Things just kept happening, almost as if I wasn’t in control. I made for another small North Carolina town to meet up with legendary auto writer Jason Torchinsky and whip the infamous Changli. From there, my friend and I journeyed to my hometown of Cleveland, Ohio, where I drove some of Myron Vernis’ legendary car collection and reconnected with old friends whom I hadn’t seen in years. Onto Dayton via friends in Columbus, to visit the finest collection of warbirds America has to offer at the Air Force Museum. Then down to Nashville, for yet more internet friends and a chance behind the wheel at a modern GTO. How could I pass up a chance to visit the Lane Motor Museum while there? Onwards to Asheville, for a relaxing evening in the mountains and a meetup with Allison Scott, a trans rights advocate who has personally inspired me.
Every moment was filled with enjoyment; it was a smorgasbord of lovely conversations with wonderful people and joyful days of travel. By the time we’d ventured back to Greensboro a few weeks later, my friend and I had covered nearly 3,000 miles and my trusty Nikon had snapped close to 2,000 photos.
My initial fears had evaporated—the van had handled everything like a champion. It wasn’t all perfect, of course. What road trip is? My turn signals quit on me at one point due to a loose hazard signal button, but it was repairable with a pocketknife in a Walmart parking lot, and it’s hard to be mad at a 25 year old vehicle for that regardless. More critically, my passenger side rear window was shattered in rural Tennessee by a rock thrown off by a passing semi truck, and required a stop at a rural Ace Hardware—the kind where I’m pretty sure that my friend and I were the only two trans women who had ever stepped foot inside—but we fixed it. My friend, a theatre tech, fashioned a new wooden panel insert for the window that still sits in the van right now and will likely carry me through the rest of my travels. Overnighting from Japan is still solely possible in The Fast and The Furious, and it’ll likely take me months to find a new window. But nothing happened that shook my now rock-steady faith in my turbodiesel home.
The part of being on the road that did that became a recurring—and intense—anxiety was using the restroom. I dress and present feminine, but I still don’t quite “pass” in some situations; that is, people can sometimes tell I’m transgender. When needing to relieve myself, I constantly battled with internal debate: Do I preemptively out myself as a trans woman and use a men’s room, potentially opening me up to harassment, or do I use a women’s room and try to pass, only to be subject to potential legal action and harassment?
I’d research relevant trans bathroom laws and past legal cases by state as I’d arrive in them to gauge risk, do my vocal training exercises to prevent my lower-pitched voice from putting me in danger, ensure I had shaved and plucked and concealed every errant facial hair the laser hadn’t vaporized yet, and pick out relative lulls in activity so I could race through the bathroom while it was totally vacant.

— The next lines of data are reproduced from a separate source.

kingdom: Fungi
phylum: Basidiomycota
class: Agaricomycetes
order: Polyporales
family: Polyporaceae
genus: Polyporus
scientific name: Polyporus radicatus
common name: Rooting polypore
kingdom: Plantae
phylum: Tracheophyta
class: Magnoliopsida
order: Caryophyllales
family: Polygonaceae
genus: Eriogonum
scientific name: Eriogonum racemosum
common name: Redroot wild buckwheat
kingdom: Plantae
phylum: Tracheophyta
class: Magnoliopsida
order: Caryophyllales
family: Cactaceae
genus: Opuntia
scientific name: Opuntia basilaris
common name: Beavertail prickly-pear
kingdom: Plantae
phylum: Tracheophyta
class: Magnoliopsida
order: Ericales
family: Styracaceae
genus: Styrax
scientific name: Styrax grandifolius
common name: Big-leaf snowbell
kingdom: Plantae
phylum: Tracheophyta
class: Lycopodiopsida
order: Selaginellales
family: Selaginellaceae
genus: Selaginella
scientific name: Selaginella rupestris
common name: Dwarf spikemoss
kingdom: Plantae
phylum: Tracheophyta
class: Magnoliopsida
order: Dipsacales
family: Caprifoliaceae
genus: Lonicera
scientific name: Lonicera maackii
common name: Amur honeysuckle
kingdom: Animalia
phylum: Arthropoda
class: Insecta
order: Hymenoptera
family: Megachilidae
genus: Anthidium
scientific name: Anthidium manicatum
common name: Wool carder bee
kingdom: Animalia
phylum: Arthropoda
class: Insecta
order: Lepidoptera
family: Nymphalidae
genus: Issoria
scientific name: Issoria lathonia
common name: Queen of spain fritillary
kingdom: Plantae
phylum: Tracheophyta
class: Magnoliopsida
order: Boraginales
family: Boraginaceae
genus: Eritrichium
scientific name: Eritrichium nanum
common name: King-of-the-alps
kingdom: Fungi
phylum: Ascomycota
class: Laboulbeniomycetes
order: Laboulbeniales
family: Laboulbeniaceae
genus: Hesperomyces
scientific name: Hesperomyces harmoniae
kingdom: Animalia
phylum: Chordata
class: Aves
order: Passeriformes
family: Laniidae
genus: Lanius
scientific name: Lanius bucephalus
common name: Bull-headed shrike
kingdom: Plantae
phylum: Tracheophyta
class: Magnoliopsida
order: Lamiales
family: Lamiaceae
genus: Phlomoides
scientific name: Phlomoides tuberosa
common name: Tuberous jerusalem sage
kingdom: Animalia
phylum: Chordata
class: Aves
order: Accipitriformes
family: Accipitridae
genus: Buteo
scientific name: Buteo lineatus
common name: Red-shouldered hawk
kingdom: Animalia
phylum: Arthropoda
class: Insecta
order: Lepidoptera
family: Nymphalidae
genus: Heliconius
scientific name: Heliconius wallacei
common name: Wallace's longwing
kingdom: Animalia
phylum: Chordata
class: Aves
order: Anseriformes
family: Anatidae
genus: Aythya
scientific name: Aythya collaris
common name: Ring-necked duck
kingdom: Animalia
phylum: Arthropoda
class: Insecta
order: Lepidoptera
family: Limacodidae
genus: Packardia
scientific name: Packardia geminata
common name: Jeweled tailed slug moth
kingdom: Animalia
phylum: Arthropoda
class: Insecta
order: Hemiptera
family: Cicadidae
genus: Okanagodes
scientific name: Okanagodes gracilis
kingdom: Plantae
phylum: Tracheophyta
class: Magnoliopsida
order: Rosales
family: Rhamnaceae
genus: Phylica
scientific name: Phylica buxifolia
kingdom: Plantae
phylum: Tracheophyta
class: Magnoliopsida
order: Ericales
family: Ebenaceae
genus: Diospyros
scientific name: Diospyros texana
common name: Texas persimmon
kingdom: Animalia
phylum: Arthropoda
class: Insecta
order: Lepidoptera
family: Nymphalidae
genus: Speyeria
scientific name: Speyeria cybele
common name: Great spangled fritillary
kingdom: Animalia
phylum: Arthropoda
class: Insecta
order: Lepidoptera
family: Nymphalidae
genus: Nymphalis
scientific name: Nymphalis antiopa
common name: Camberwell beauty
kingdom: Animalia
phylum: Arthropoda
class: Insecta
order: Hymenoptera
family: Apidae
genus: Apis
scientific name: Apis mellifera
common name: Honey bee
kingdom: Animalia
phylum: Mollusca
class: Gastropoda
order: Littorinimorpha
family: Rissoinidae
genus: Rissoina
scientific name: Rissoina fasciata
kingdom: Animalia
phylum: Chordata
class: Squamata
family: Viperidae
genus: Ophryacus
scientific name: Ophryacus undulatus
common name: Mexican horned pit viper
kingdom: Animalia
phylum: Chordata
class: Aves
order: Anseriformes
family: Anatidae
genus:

Despite this, the trip—still a pre-trip, technically!—will surely be one of the most memorable experiences of my lifetime. I had done well the entire time on the road; no panic attacks, never at a loss for words, able to drive hundreds of miles in a single stint. I had done so much I could write ten thousand words about every single day I had in those incredible three weeks.
But we finally got back to my friend’s apartment in Greensboro, the whirlwind paused, and I fell apart. I was in the same place I had been four thousand miles ago. I still had to move out of my home. I still was no closer to clarity on who I was becoming or where I was going. I was coping with ceaseless, dawn to dusk activity; the moment it stopped, I crumbled under the weight of the realization I still couldn’t take my foot off the gas. I purposely packed my itinerary with incredible destinations and had fun doing it, but I still struggled to enjoy the journey and let myself relax.
And yet, it had been three weeks. I needed to pack and move. I drove home via the same route I initially took to Greensboro, caught up on all that I had neglected in the busiest three weeks of my life, and got back to moving all my possessions to storage. Home no longer feels like home, and I am already itching for the road. I’ve put nearly 7,000 miles on my Hiace since I bought it, and I have complete faith in my choice of vehicle. I think I can handle what the open road will throw at me as I look West. I just hope I can still learn to slow down a little.